Computational methods are making firearm evidence more statistically sound
It was mid-morning on 14 February 1929 when seven men gathered in a Chicago, Illinois garage. One man was a mechanic who reportedly worked on cars for a lucrative but criminal enterprise five of the remaining six men were involved in – the syndicate headed by mobster George ‘Bugs’ Moran. The final man was an optometrist who reportedly ‘found excitement in associating with gentlemen reported to be “tough”’. Bugs Moran, a rival to fellow Chicago mobster Al Capone, was supposed to attend but failed to show. Criminal enterprises like those run by Moran and Capone were trafficking in an array of illegal products and services during one of the most infamous periods of US history – Prohibition. The much debated movements to dry out America saw the prohibition of ‘the manufacture, sale, or transportation of intoxicating liquors’. The ‘noble experiment’ of Prohibition is often pointed to as having ‘produced crime, violence, and a flourishing illegal liquor trade’.
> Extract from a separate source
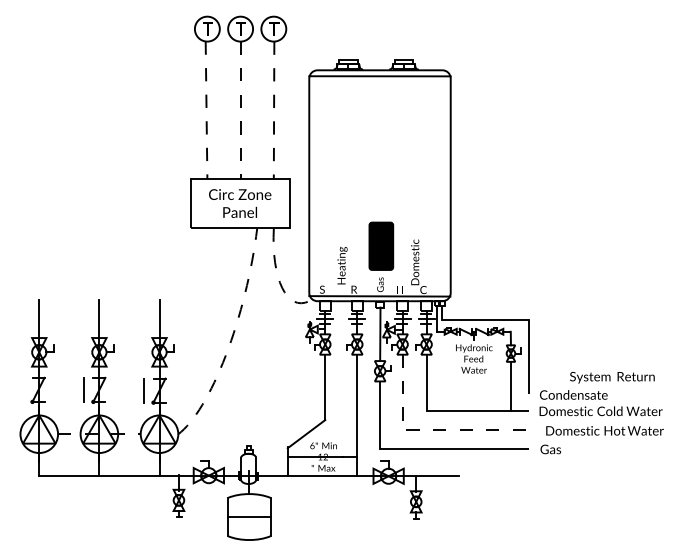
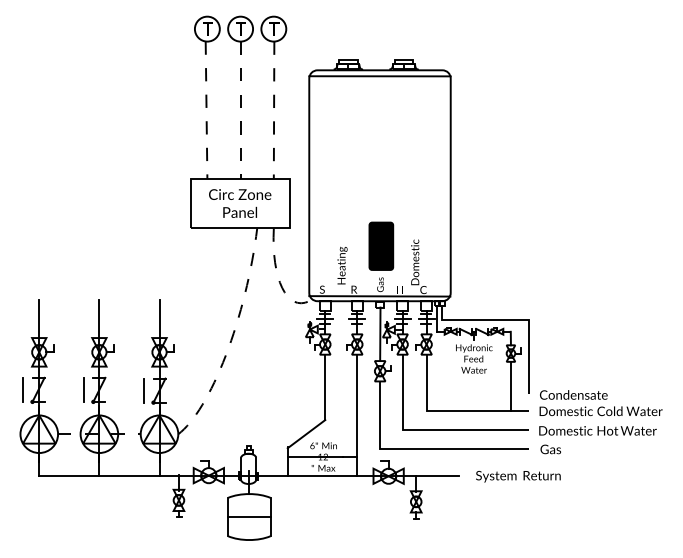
text at (612, 377) position: (612, 377) -> (518, 476)
line at (23, 389): none -> present
line at (427, 430): dashed -> solid
text at (604, 430) position: (604, 430) -> (597, 430)
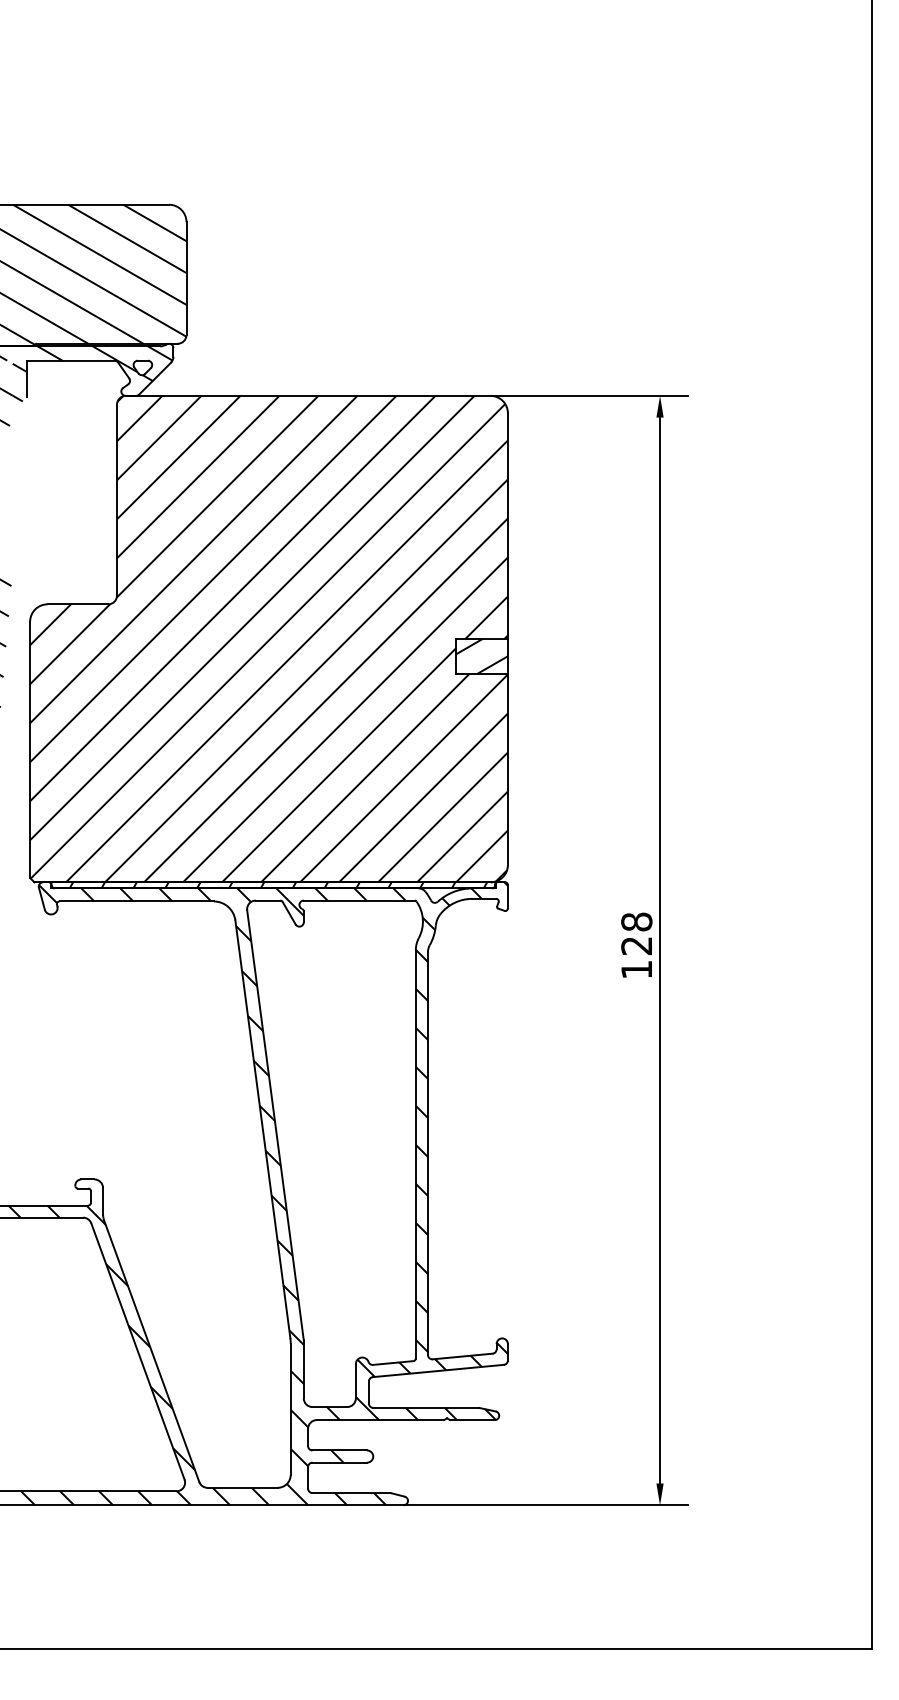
The illegal liquor trade was seemingly the real business that went on in the aforementioned garage, which was described as a Moran gang ‘whisky depot’. So perhaps it was unsurprising to neighbors when a car ‘of the type used by police squads in Chicago’ arrived on that February morning. Four or five men in uniform exited the vehicle, half of whom ‘were carrying weapons resembling riot guns’. What happened next, however, sent shockwaves across the US. The seven men in the garage were lined against an interior wall and shot in what became known as the St Valentine’s Day Massacre.